▶ _Work to be completed_
Every record should be restated exactly, with no images included.

▶ _Task input_

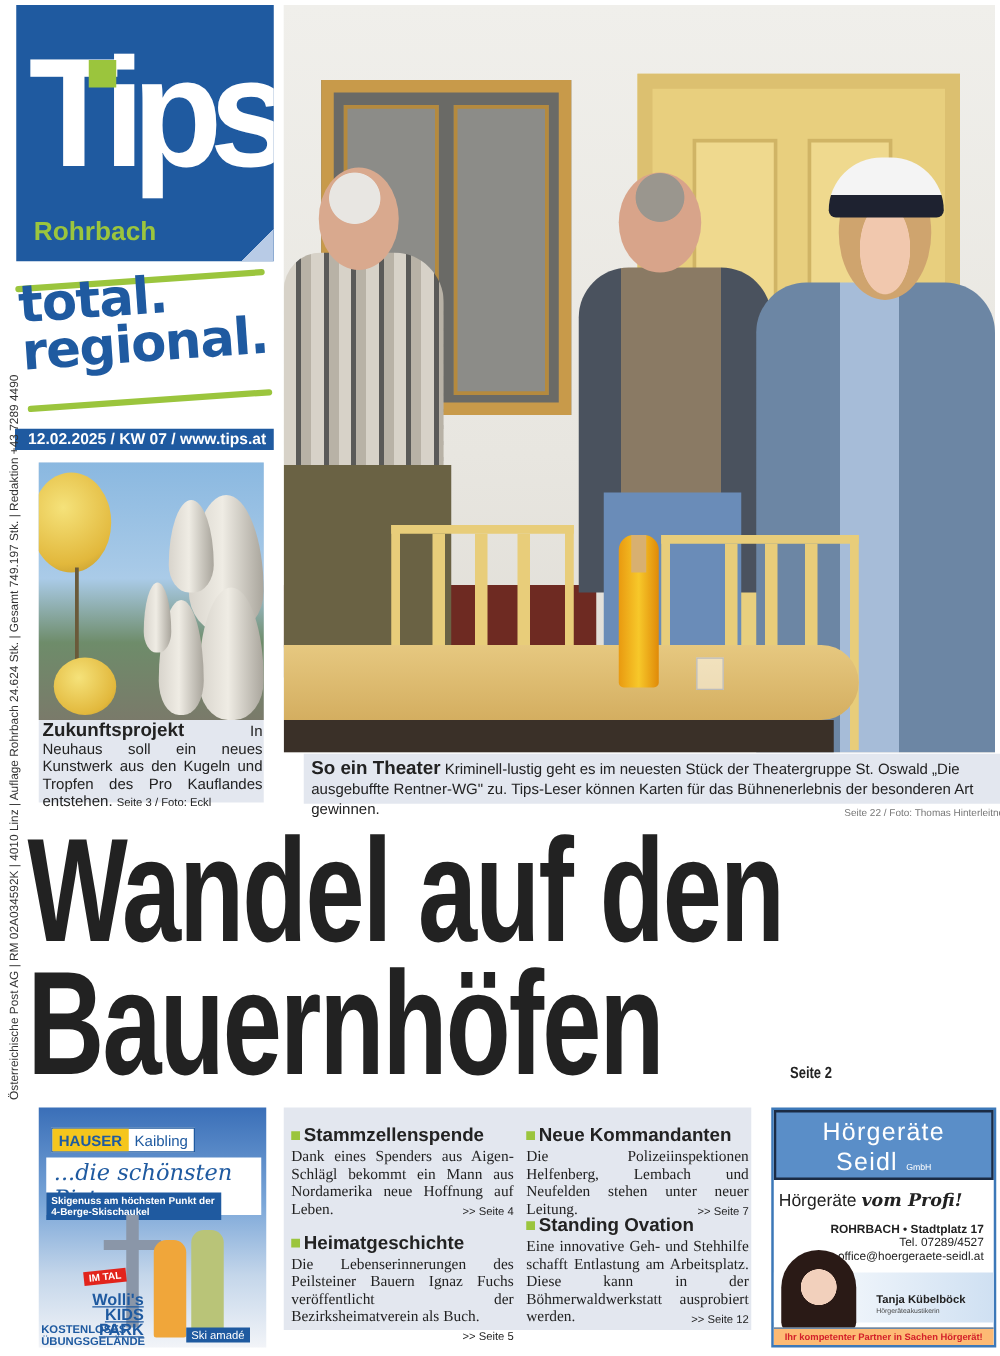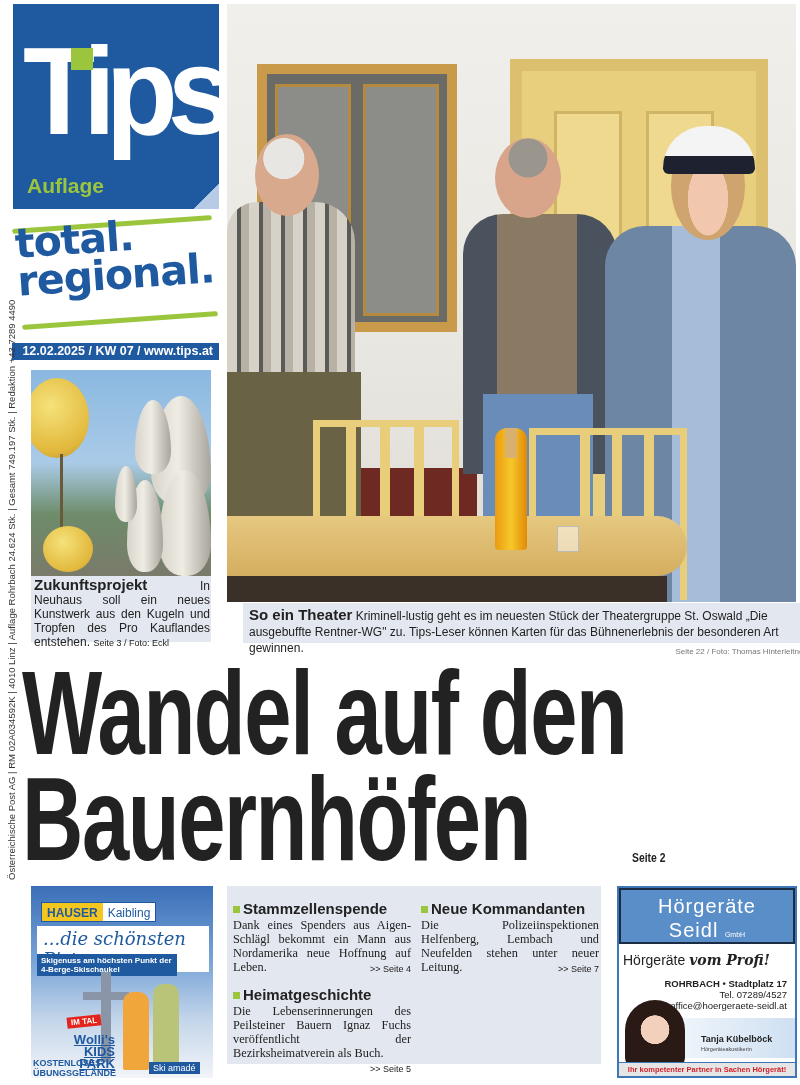"Auflage" div.logo-region { text: Auflage -> Rohrbach }
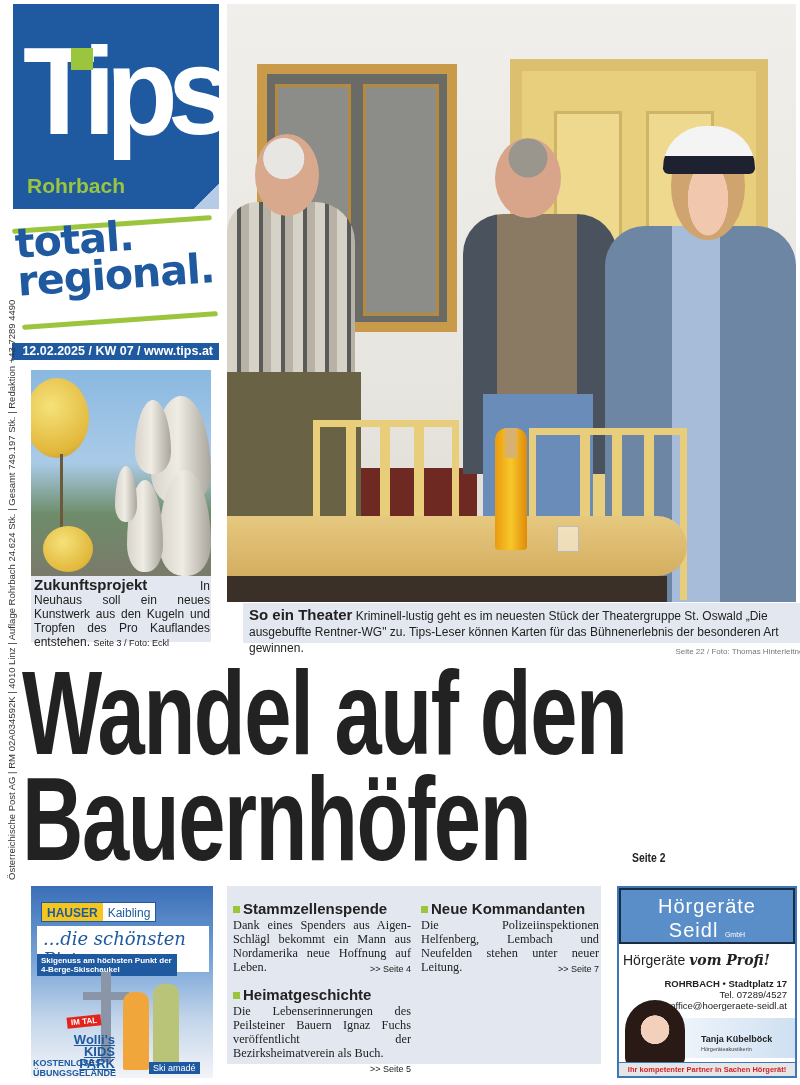"Standing Ovation" div.news-item { html: none -> <div> <div><span></span><span>Standing Ovation</span></div> <div><span>Eine innovative Geh- und Stehhilfe schafft Entlastung am Arbeitsplatz. Diese kann in der Böhmerwaldwerkstatt ausprobiert werden.</span><span>&gt;&gt; Seite 12</span></div> </div> }
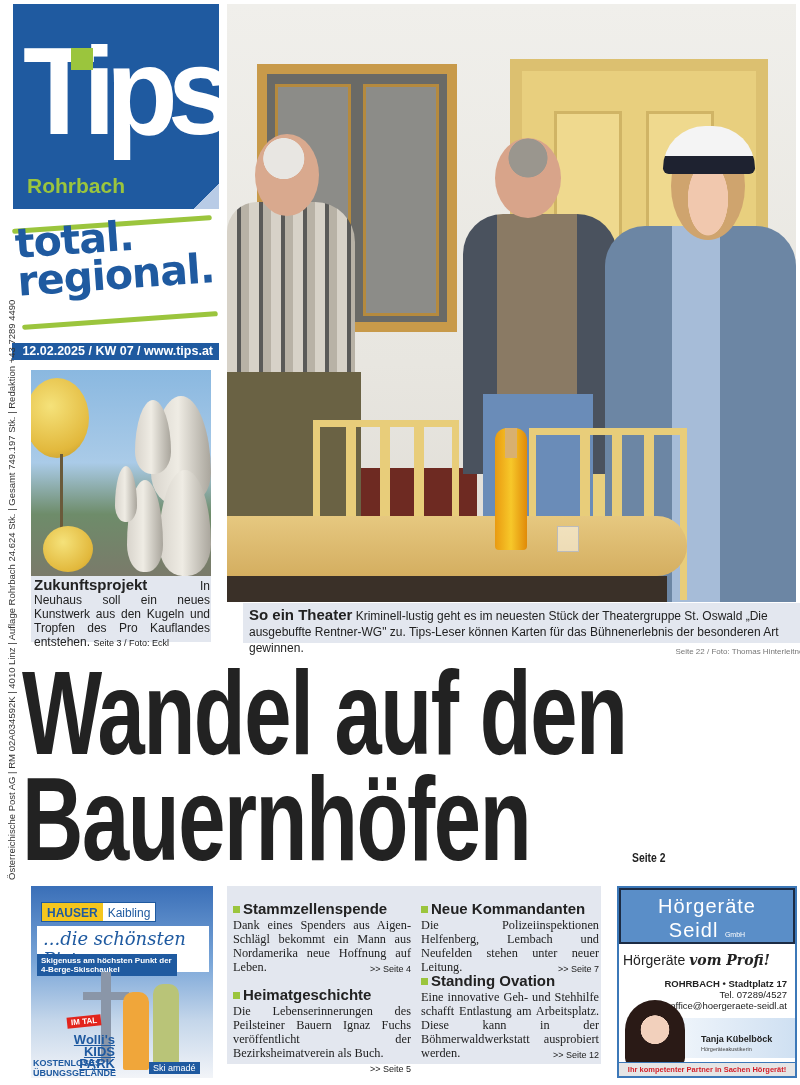"Ihr kompetenter Partner in Sachen" .hear-foot { background: #e5e5e5 -> #fdba74 }
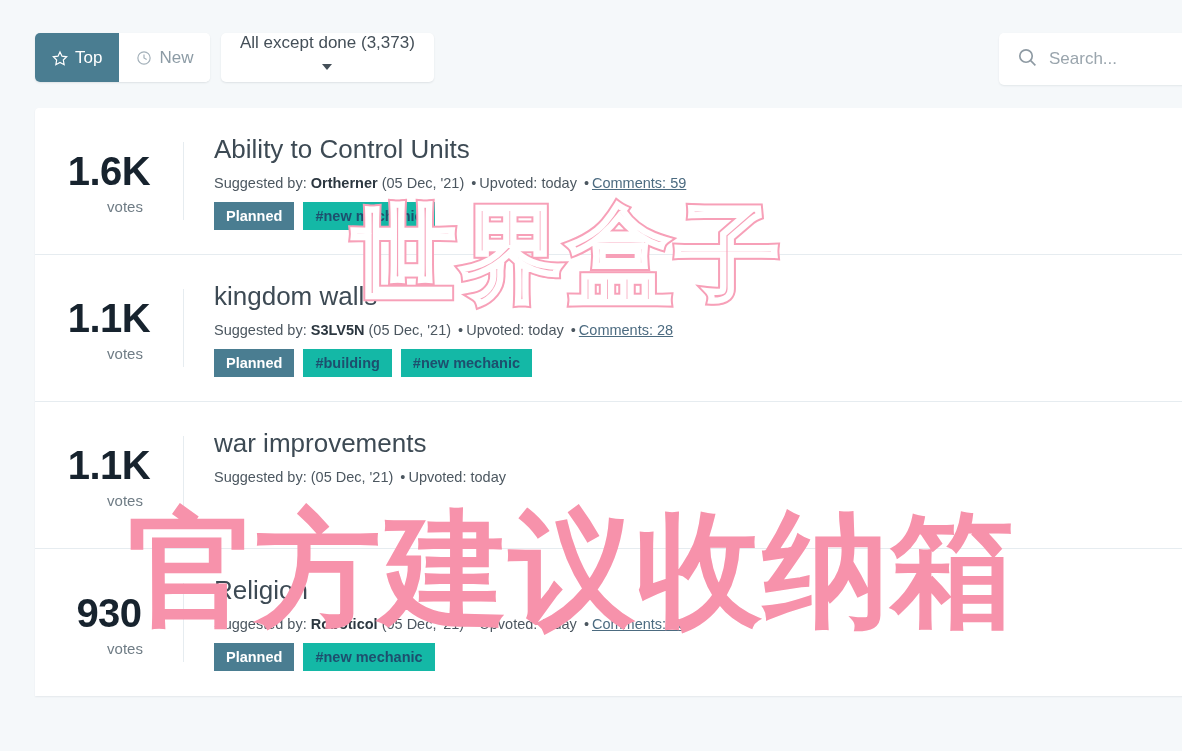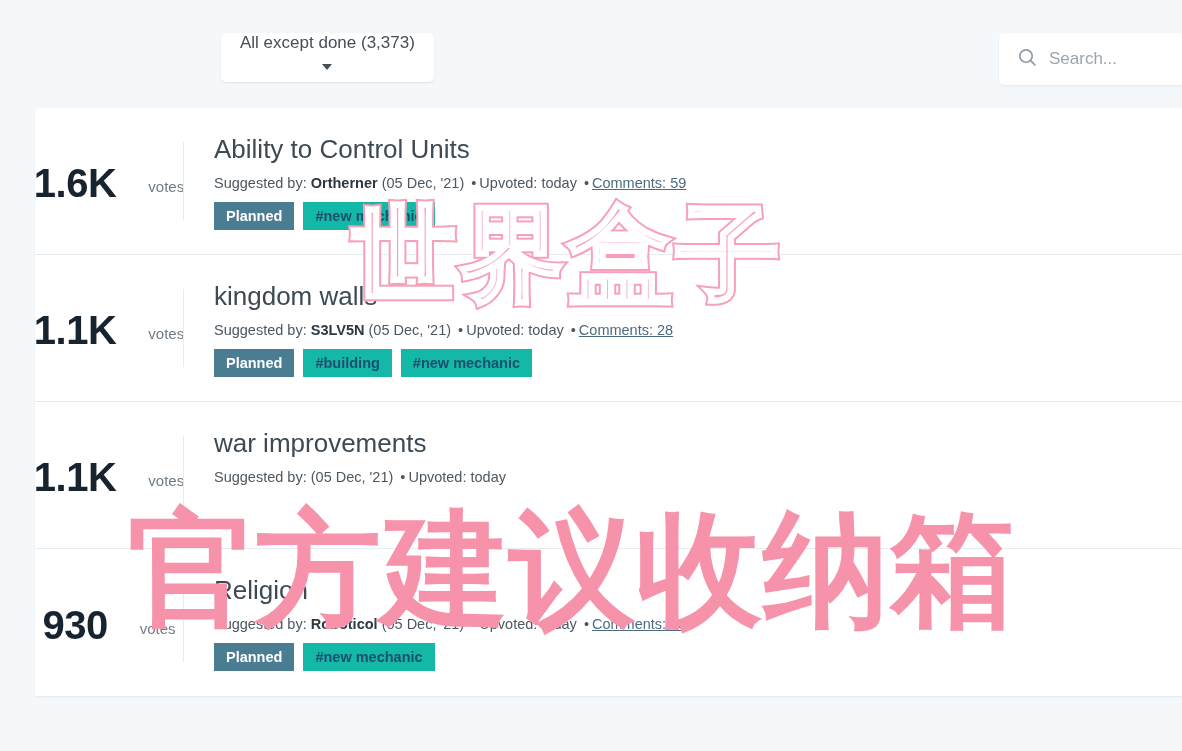"Top" div.seg-group { html: none -> <div> <button> <span> <svg> <polygon></polygon> </svg> </span> <span>Top</span> </button> <button> <span> <svg> <circle></circle> <polyline></polyline> </svg> </span> <span>New</span> </button> </div> }
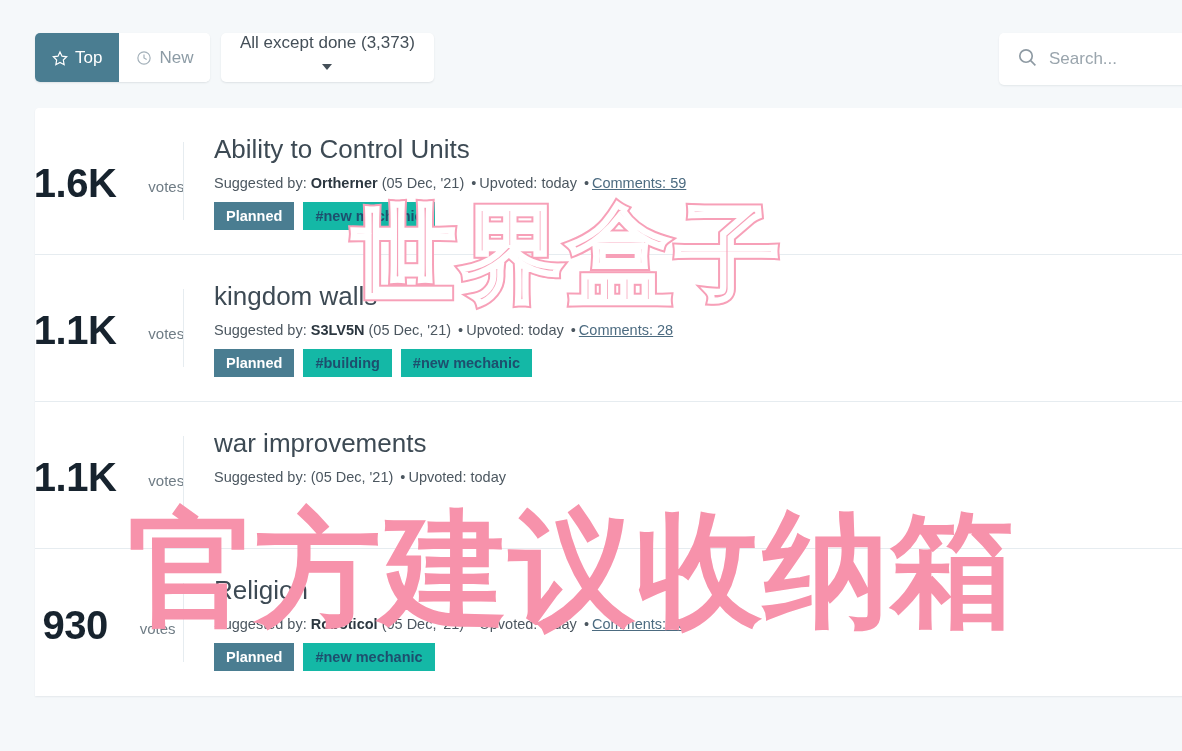"1.6K" .vote-col { flex-direction: row -> column }
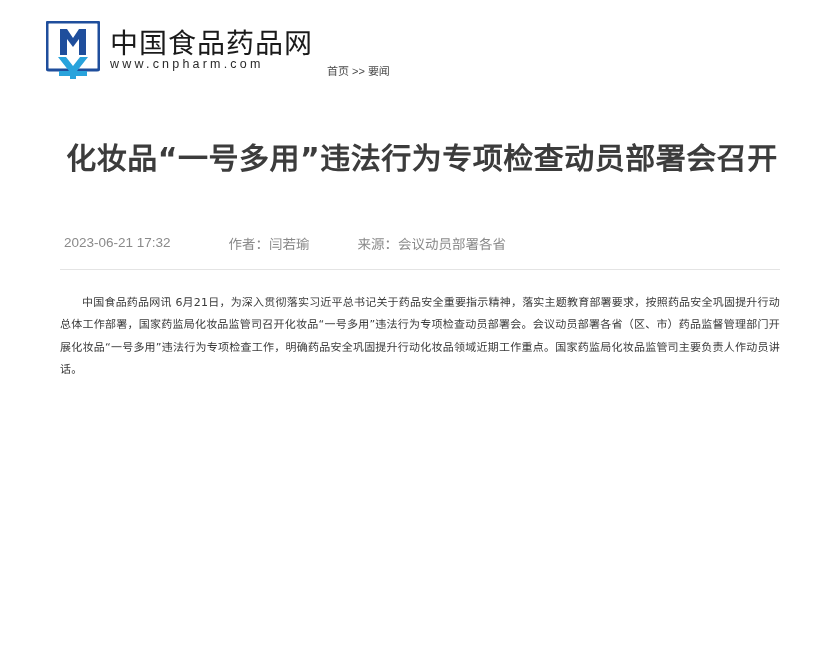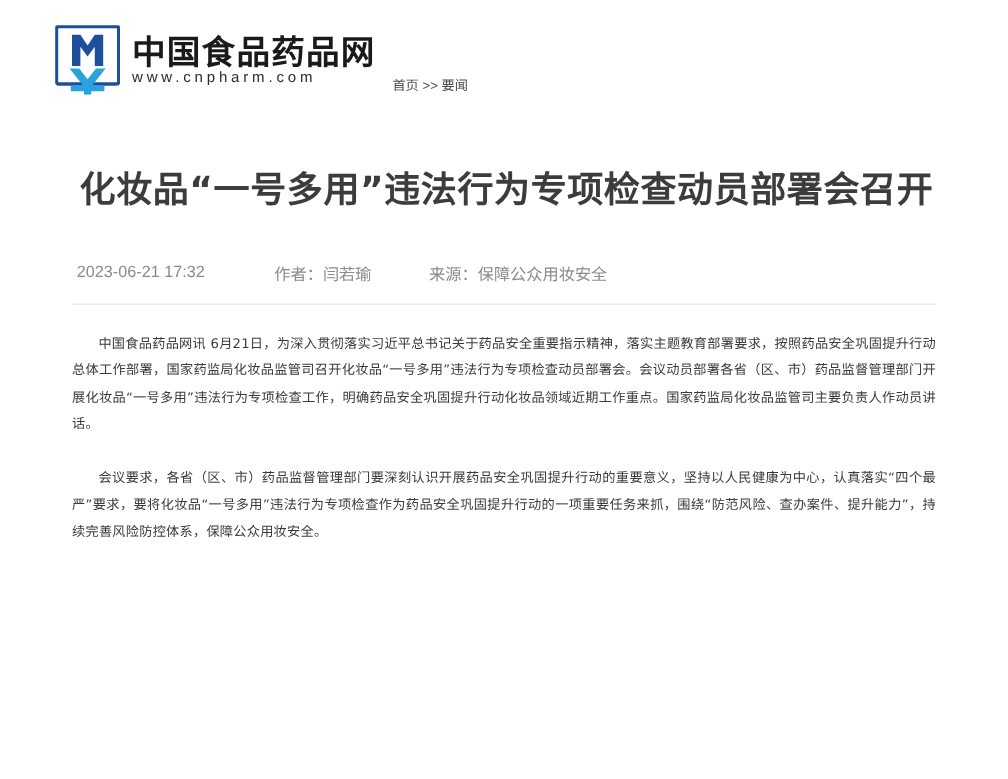"中国食品药品网" .logo-cn { font-weight: bold -> normal }
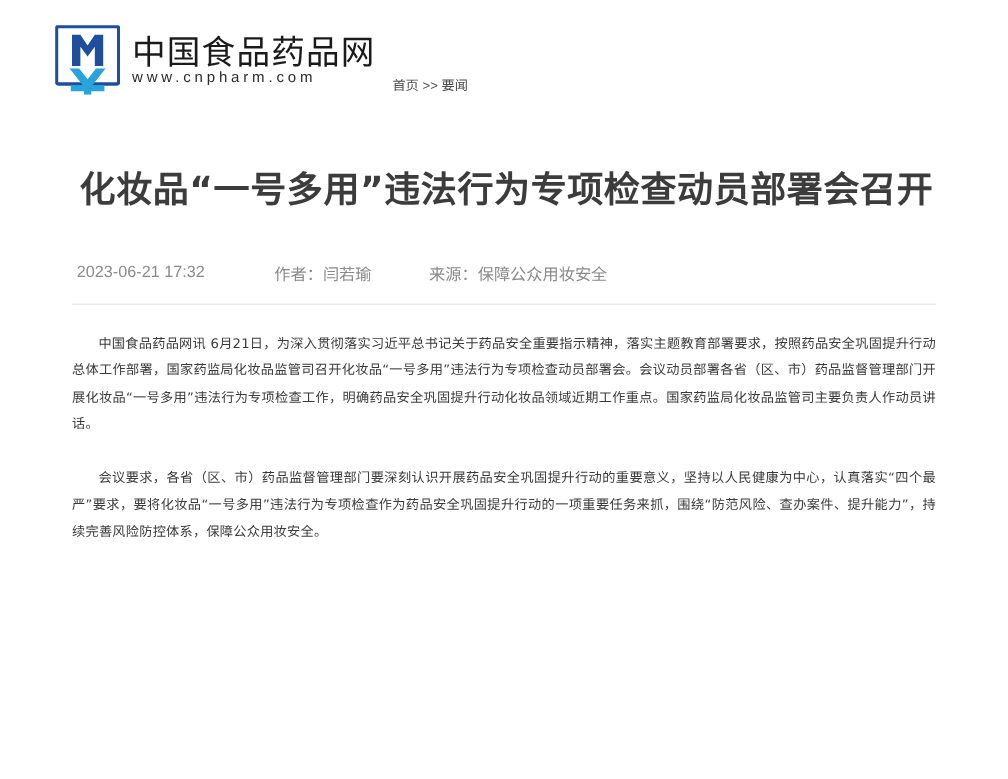"2023-06-21 17:32" .meta-item { margin-top: none -> 16px }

▶ _Solution below_
"Auflage" div.logo-region { text: Auflage -> Rohrbach }
"Standing Ovation" div.news-item { html: none -> <div> <div><span></span><span>Standing Ovation</span></div> <div><span>Eine innovative Geh- und Stehhilfe schafft Entlastung am Arbeitsplatz. Diese kann in der Böhmerwaldwerkstatt ausprobiert werden.</span><span>&gt;&gt; Seite 12</span></div> </div> }
"Ihr kompetenter Partner in Sachen" .hear-foot { background: #e5e5e5 -> #fdba74 }
"Top" div.seg-group { html: none -> <div> <button> <span> <svg> <polygon></polygon> </svg> </span> <span>Top</span> </button> <button> <span> <svg> <circle></circle> <polyline></polyline> </svg> </span> <span>New</span> </button> </div> }
"1.6K" .vote-col { flex-direction: row -> column }
"中国食品药品网" .logo-cn { font-weight: bold -> normal }
"2023-06-21 17:32" .meta-item { margin-top: none -> 16px }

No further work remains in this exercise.